Critical: Use name-based search

  • Always include the person's full name in the search query
  • Do NOT rely on contact_id filtering for semantic search
  • Personal details appear in transcripts where names are mentioned
  • contact_id filters work for exact queries but fail for RAG/semantic retrieval

When searching for personal details, use the person's full name in the query:

# GOOD - Uses name in search text
dataindex_search(
    query="Mathieu Virbel hobbies interests personal life outside work",
    date_from="2025-02-19T00:00:00Z",
    date_to="2026-02-19T00:00:00Z",
    limit=20
)

# BAD - Only filters by contact_id (won't find personal context)
dataindex_search(
    query="hobbies interests personal life",
    contact_ids=[4],  # RAG/semantic search doesn't work well with contact_id
    limit=20
)

Key Insight:

  • Semantic search works best with full context in the query text
  • contact_id filtering works for exact entity matching but not for RAG retrieval
  • Personal details often appear in meeting transcripts where names are mentioned

Output: MYSELF.md Structure

The final document should include:

# About Me

## Identity
- Name, Role, Contact ID, Email, Location
- Family status (if discovered)

## What I work on
- Primary projects with descriptions
- Client work
- Additional responsibilities

## People I work with frequently
- List of key collaborators with context

## Personal Context (if discovered)
- Background/career history
- Daily schedule & constraints
- Interests & values

## Preferences
- Work style
- Default date ranges
- Output formats
- Topics of interest
- Communication patterns
- Tools & workflow
- Security/privacy stance
- Current learning areas
- Known challenges

Tips for Quality Results

  1. Be thorough in Phase 2 - More historical data = better insights
  2. Use parallel subagents - 12 monthly subagents run concurrently for speed
  3. Cross-channel synthesis - Monthly subagents see the full picture across all channels
  4. Ask follow-up questions - Users often want to discover unexpected things
  5. Search by name, not ID - Critical for finding personal context
  6. Synthesize meeting transcripts - They contain rich personal details
  7. Look for patterns - Timezone mentions, scheduling preferences, recurring topics
  8. Update over time - MYSELF.md should evolve as the person does

Common Mistakes to Avoid

DON'T query DataIndex directly in Phase 2 or 4

  • Direct queries miss the monthly breakdown
  • You won't get comprehensive historical coverage
  • Context limits will truncate results

DON'T launch 48 subagents (12 months × 4 entity types)

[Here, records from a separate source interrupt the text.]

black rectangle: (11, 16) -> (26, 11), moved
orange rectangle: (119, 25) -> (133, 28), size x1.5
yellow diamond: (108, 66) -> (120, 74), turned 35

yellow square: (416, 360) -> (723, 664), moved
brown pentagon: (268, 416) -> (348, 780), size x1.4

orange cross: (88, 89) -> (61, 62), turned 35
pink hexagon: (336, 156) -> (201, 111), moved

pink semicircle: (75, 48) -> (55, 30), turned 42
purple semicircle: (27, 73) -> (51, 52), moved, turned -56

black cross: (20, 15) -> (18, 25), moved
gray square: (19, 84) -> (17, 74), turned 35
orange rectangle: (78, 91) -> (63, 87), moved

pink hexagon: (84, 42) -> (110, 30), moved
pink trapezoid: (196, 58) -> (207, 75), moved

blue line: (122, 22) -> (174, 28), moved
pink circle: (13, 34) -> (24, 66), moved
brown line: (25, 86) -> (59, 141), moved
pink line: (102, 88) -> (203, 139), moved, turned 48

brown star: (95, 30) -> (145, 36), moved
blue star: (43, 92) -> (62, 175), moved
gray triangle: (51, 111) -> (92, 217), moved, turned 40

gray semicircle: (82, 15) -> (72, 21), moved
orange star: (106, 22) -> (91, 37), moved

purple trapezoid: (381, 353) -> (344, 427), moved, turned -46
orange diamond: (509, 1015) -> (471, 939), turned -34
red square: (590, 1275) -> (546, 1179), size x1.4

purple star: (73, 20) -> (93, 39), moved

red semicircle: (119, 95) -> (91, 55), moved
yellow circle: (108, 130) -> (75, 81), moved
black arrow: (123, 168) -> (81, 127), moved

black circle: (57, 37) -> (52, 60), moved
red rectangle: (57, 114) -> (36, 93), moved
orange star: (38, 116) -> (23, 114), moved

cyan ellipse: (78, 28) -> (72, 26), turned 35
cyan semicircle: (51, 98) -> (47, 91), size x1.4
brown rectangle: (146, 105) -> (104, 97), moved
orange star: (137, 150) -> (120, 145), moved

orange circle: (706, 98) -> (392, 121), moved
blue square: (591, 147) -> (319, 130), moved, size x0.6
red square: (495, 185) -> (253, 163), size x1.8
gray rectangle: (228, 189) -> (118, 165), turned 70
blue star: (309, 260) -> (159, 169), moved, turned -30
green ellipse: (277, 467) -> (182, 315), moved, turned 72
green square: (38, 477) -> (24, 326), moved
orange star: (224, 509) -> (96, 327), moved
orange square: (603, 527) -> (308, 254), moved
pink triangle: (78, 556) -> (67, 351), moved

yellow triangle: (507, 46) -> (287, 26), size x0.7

  • Use 12 subagents (1 per month) instead
  • Each monthly subagent queries all 4 entity types
  • Simpler coordination and better cross-channel context

DON'T skip Phase 2 and go straight to Phase 4

  • You need historical context before doing deep searches
  • The monthly aggregation reveals patterns you can't see otherwise

DON'T use contact_id filtering for semantic searches

  • RAG/semantic search requires the person's name in the query text
  • contact_id filters only work for exact entity matching

ALWAYS use the Task tool to launch subagents

  • This is the only way to achieve true parallelism
  • Each subagent gets its own context window
  • Results can be aggregated after all complete

Example Usage

User: "Help me create my MYSELF.md"

Agent:
1. Gets user's identity via contactdb_get_me()
2. Discovers contact_id = 4, name = "Mathieu Virbel"
3. Launches 12 subagents for historical data (1 per month, all entity types)
4. Gathers summaries from all subagents
5. Generates initial MYSELF.md
6. Launches 7 parallel subagents for background discovery:
   - Personal interests & hobbies
   - Work schedule & availability
   - Professional values & goals
   - Communication & workflow preferences
   - Background & career history
   - Daily life & routines
   - Technical preferences
7. Gathers all search results
8. Updates MYSELF.md with rich personal context
9. Delivers final document

Total subagents launched: 12 (historical) + 7 (discovery) = 19 parallel tasks

Files

  • MYSELF.example.md - Template file to copy and fill
  • MYSELF.md - Generated output (gitignored, personal to each user)